Текст для изучения -
Во время осады Нарвы Меншиков выписал «девиц» в лагерь письмом от 26-го июля; и они немедленно отправились в путь.
Это была одна из многих поездок такого рода, предпринятых отважными подругами Петра и Меншикова; и нередко жалуясь на тоску разлуки, они сами просили вызвать их. Посещение многолюдного лагеря, при любви царя к веселью и неизбежным пирам, было особенно заманчиво для девиц, после затворнической жизни, которую они вели в Москве, в отсутствие своих высоких покровителей. Во многих походах они следовали за армией в обозе и находились по близости военных действий или в самом лагере. Ни зимние морозы, ни распутица и плохие дороги, ни болезнь и беременность Екатерины не мешали их спешным переездам с места на место.
В поверженной Нарве Екатерина встретила шведских офицеров во главе с полковником Гейненом, в полку которого служил её муж, Иоган Крузе.
Офицеры спрашивали Екатерину: «Не желает ли она возвратиться к своему мужу? На что она ответила, что Иоган может делать как хочет, она же не желает не только жить с ним, но и видеть его, так как в настоящее время владеет всем, чего только княгиня могла пожелать».
Известие это вполне достоверно, потому что здесь приведены подлинные слова полковника М.П. фон-Гейнена, из документа , выданного им 12-го июля 1706 года, по прошению фурьера Иогана Крузе, который хлопотал у своего начальства о формальном разводе с женой Екатериной, взятой в плен русскими при Мариенбурге, для вступления в брак с Софьей Рихтер.
Ответ Екатерины, очевидно вполне искренний, наглядно рисует её душевное состояние данного момента. Воспитанная из милости Глюком, недавняя пленница и служанка Арсеньевой, считала великим для себя благополучием неожиданную милость царя, которая дала ей все земные блага: сытую праздную жизнь, роскошь и любимые ею наряды и драгоценности.

Выдержки из данных -
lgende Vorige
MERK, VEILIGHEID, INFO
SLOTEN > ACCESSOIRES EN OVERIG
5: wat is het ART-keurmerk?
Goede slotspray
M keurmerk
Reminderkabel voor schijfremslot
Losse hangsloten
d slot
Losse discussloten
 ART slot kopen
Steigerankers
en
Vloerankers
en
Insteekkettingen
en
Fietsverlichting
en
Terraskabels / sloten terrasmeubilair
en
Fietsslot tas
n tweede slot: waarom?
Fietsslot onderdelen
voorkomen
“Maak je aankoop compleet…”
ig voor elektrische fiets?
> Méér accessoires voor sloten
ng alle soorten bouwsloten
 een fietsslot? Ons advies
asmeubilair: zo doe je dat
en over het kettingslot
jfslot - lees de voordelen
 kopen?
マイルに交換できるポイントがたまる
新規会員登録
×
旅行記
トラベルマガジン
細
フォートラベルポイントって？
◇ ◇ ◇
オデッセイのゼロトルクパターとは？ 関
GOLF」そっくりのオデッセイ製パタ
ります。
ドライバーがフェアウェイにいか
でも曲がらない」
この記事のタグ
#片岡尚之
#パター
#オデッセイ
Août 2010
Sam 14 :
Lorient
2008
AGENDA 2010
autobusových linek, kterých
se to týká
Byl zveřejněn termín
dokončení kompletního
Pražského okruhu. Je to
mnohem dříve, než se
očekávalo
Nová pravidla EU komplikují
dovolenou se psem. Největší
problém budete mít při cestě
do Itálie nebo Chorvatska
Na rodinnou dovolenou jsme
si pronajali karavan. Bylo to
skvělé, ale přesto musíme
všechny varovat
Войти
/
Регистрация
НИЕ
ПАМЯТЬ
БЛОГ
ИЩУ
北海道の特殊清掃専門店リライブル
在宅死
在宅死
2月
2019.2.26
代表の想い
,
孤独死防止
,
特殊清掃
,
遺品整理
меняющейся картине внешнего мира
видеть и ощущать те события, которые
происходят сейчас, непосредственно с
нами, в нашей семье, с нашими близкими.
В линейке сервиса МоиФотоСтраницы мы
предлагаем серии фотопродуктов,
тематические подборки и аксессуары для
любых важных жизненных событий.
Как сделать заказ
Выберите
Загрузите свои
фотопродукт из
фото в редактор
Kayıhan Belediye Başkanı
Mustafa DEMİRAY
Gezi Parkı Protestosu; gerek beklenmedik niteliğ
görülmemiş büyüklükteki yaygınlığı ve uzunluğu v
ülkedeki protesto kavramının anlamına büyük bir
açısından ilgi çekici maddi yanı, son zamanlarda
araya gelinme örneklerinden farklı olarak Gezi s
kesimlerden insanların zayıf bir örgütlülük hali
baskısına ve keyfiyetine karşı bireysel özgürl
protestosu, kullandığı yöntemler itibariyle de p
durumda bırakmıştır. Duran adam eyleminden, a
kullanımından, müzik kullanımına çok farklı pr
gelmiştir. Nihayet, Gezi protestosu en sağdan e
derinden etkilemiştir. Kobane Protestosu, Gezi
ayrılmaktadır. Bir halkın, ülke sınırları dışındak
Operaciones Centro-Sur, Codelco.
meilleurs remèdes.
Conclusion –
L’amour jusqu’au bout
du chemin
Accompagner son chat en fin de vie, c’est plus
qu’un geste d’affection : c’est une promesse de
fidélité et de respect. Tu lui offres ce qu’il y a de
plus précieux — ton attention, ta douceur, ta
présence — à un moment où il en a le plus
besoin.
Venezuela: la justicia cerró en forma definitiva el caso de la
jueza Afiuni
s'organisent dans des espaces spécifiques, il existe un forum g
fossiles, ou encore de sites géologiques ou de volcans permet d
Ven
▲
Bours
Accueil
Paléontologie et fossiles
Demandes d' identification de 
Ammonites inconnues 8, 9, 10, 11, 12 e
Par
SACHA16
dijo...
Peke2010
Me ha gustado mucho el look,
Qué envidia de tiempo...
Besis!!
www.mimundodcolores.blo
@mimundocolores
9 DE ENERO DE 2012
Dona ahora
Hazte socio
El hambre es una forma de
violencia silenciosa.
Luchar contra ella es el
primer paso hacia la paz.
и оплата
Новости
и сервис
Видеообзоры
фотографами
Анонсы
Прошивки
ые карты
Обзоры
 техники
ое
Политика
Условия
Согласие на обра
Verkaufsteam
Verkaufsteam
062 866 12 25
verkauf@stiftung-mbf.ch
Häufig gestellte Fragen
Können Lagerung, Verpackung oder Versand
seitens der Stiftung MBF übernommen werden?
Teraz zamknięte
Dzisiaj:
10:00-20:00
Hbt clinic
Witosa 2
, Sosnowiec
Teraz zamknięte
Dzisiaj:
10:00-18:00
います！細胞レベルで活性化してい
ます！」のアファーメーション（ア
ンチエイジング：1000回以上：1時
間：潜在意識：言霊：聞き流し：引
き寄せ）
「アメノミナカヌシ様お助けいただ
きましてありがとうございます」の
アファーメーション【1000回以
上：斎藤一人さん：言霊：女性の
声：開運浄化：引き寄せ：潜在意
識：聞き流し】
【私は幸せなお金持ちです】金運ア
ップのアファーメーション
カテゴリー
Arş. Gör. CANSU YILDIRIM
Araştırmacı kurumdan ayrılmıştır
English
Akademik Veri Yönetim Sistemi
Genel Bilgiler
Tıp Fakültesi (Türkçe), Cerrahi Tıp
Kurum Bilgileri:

Задание - Продолжите, пожалуйста, текст о Екатерине в Нарве, начав сразу после его последней фразы. Перечень никак не связан с текстом о Екатерине в Нарве.

Ответ на задание -
Но положение её было настолько шаткое, что нужно было иметь много ума и характера, чтобы удержать его; и Екатерина шаг за шагом в течение многих лет добивалась этой цели и достигла её.
По случаю взятия прибалтийских городов царь и Меншиков прибыли в Москву на торжества.
Вслед за ними вернулись из Нарвы и девицы Арсеньевы с Толстой и Екатериной Крузе, у которой вскоре родился первенец, названный Петром, а именно в октябре 1704 года.
Едва ли в это время Пётр чувствовал особенную привязанность к молодой пленнице, в виду неизмеримой нравственной и умственной разницы между ними. Но рождение сына должно было скрепить эту связь, судя по сохранившемуся отрывку шуточного письма Петра, от начала марта 1705 года, в котором проглядывает сердечное отношение к первенцу Екатерины, которого у него никогда не было к законному старшему сыну, Алексею.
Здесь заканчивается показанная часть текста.